Confrontation
C’est sur une montagne, bien sûr, qu’a lieu la rencontre au sommet : celle de l’Élu par excellence, Moïse, avec Dieu. « Rencontre » est d’ailleurs un euphémisme, puisque cette confrontation dure quarante jours et quarante nuits, au terme desquels le prophète redescend du mont Sinaï, porteur des tables de la Loi reçues directement du Créateur. À son retour, il trouve son peuple, devenu infidèle, en adoration devant le veau d’or, et dans sa fureur il brise les tables sacrées. Il lui faudra retourner sur le Sinaï et obtenir de nouvelles tables, pour que les Hébreux, stupéfaits par le resplendissement de son visage, retrouvent leur foi en Dieu (Exode, 19-37).Dans les Églises réformées, les tables de la Loi, avec leur caractéristique bord arrondi, remplaçaient la croix des Églises catholiques. Par ailleurs, la Hollande était, au XVIIe siècle, le grand foyer européen des études bibliques et orientales.

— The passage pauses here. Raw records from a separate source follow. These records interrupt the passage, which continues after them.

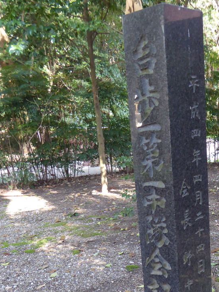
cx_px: 167
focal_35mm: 48
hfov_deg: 29.7
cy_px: 224
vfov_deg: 38.5
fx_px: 405
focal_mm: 5
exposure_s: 1/60
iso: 320
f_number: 3.5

Rembrandt était proche des cercles intellectuels d’Amsterdam et il fréquentait la communauté juive de la ville. Cela explique peut-être le soin avec lequel, dans ce tableau, il a inscrit le texte des Dix Commandements, en hébreu, sur les tables.
Lieu extrême
L’œuvre date de la dernière période de l’artiste (1659), durant laquelle sa peinture devient de plus en plus allusive, elle ne définit pas mais suggère. Le fond vague et montueux, désertique et brûlant, suggère à merveille le lieu, un lieu extrême, aux confins du monde terrestre, un espace qui n’est plus tout à fait physique mais déjà mental et où souffle l’Esprit. Par le jeu des tons qui se superposent et se confondent, le prophète semble une émanation du lieu, il semble pétri dans la même substance, il en jaillit.Sa stature vertigineuse, en cadrage serré, compose une sorte de figure de montagne, couronnée, à l’instar d’une synagogue, par les tables sacrées. Ce personnage possède une autorité impérieuse et menaçante, quelque peu surhumaine, qui semble le reflet de l’autorité divine qui l’a investi. Mais l’expression du visage n’est pas accordée au geste de colère, elle est de grande tristesse, voire de pitié. C’est une colère navrée. Et l’image autorise plusieurs lectures : Moïse, affligé, s’apprête à fracasser les tables ; Moïse, au visage illuminé, brandit ces tables en un geste qui est aussi de triomphe. Les deux épisodes sont comme fondus en un seul geste et la trame narrative condensée dans cette figure unique dont la formidable énergie, « suspendue », se concentre, in fine, dans le visage et le regard : l’adresse directe au spectateur agit comme un appel à méditer les fondements de la morale chrétienne.